# Piedmont tips?



## YakinMike (Jan 2, 2018)

Myself and two buddies are going to do some social distancing at Piedmont via kayak today here in a bit. Anyone have any last minute tips for bass? I've not fished Piedmont much past couple years. Thanks in advance!


----------



## RH1 (Apr 13, 2013)

Little windy today for a kayak on Piedmont.. I've seen it kick up pretty bad. 
If you are able to get out I would focus on the rocky points next to a cove. 50 degree water temperature the smallies are ready to spawn. Tubes , lipless cranks and blade baits 
Good luck and be careful


----------



## Ronny (Feb 4, 2015)

3 guys from 3 different houses meeting up doesn't really appear to be social distancing. 
Piedmont is nearly 3' high, had a 30 mph wind stirring the mud yesterday and has 15-20 mph winds today.
Seems a better choice would be to pick three different Egypy Valley pond. Warmer and safer, both from a drowning and contamination aspect.


----------



## willy heft (Oct 18, 2012)

Ronny said:


> 3 guys from 3 different houses meeting up doesn't really appear to be social distancing.
> Piedmont is nearly 3' high, had a 30 mph wind stirring the mud yesterday and has 15-20 mph winds today.
> Seems a better choice would be to pick three different Egypy Valley pond. Warmer and safer, both from a drowning and contamination aspect.





Ronny said:


> 3 guys from 3 different houses meeting up doesn't really appear to be social distancing.
> Piedmont is nearly 3' high, had a 30 mph wind stirring the mud yesterday and has 15-20 mph winds today.
> Seems a better choice would be to pick three different Egypy Valley pond. Warmer and safer, both from a drowning and contamination aspect.
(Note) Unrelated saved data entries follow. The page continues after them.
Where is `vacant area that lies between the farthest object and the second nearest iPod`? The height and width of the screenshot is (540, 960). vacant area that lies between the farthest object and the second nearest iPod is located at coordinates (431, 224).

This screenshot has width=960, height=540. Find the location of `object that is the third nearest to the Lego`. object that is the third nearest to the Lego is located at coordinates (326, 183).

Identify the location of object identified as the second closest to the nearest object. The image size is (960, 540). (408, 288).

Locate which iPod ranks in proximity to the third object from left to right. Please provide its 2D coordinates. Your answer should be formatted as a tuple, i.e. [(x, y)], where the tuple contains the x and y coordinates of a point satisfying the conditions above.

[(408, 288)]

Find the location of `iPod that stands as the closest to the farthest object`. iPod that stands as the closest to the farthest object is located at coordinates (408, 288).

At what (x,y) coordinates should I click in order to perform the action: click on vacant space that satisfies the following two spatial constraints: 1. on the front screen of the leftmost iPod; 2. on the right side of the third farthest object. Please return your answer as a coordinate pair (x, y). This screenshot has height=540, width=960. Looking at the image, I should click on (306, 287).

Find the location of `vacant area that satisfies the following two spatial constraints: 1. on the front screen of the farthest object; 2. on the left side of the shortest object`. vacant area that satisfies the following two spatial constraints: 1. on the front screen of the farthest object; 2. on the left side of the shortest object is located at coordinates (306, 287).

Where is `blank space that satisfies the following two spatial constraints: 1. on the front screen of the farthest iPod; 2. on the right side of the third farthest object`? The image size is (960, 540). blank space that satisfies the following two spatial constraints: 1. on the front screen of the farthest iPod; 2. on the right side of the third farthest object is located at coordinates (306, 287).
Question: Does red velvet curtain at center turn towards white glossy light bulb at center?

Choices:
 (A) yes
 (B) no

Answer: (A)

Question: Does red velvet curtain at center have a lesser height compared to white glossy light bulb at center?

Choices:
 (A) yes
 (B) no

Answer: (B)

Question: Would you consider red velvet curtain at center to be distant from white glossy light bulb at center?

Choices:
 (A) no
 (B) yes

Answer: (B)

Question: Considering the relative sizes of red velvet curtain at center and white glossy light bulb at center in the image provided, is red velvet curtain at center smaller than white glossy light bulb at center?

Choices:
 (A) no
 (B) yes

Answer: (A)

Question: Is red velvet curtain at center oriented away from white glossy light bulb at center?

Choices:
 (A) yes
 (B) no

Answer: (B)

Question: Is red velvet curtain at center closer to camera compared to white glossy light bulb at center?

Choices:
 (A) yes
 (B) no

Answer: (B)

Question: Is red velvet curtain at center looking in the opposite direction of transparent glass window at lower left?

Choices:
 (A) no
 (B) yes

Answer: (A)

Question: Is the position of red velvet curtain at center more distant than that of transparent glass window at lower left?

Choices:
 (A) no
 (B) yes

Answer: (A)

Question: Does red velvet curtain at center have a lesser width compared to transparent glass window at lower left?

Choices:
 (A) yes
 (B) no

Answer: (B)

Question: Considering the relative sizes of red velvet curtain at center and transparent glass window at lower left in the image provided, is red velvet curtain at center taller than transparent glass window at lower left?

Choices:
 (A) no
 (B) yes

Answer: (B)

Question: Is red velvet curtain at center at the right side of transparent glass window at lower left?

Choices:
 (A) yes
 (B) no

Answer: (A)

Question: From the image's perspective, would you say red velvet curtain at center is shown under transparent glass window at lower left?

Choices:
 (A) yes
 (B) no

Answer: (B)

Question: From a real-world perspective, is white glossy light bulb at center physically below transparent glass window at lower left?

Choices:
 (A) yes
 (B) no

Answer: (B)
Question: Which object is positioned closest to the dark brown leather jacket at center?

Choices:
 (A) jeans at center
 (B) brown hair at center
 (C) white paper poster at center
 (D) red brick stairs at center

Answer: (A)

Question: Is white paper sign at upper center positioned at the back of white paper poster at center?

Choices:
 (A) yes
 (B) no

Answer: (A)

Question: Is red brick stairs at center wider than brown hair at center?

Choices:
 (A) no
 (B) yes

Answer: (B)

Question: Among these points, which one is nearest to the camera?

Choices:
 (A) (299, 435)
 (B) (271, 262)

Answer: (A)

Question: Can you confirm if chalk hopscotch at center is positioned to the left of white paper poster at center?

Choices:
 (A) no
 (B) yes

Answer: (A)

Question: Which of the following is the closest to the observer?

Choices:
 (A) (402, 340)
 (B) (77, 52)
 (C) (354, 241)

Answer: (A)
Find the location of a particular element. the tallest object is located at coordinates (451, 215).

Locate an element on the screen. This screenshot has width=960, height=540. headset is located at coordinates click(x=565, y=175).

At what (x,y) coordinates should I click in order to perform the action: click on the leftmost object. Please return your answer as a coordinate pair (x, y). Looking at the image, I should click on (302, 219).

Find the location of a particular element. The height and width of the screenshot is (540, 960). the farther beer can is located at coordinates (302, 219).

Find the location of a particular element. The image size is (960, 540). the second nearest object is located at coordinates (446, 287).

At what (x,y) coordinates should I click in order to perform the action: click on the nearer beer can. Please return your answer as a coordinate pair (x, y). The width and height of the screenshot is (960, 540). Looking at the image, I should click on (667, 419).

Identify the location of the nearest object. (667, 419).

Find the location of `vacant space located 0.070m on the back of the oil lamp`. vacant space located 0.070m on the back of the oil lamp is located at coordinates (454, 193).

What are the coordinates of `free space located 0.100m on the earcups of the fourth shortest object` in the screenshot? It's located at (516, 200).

Talk about social distancing, lake logan had what appeared 2 bass tournaments this past week end.The state park officer said all tournaments have been cancelled but recreational fishing is fine


----------



## jube66 (Mar 8, 2013)

Did you get out on Piedmont? Wondered how it is looking right now with all the rain/ wind lately. I live about an hour from the lake and fish it 1-2 times a year the past few years. Seems like a really tough lake to figure out or get any kind of patterns or consistency.


----------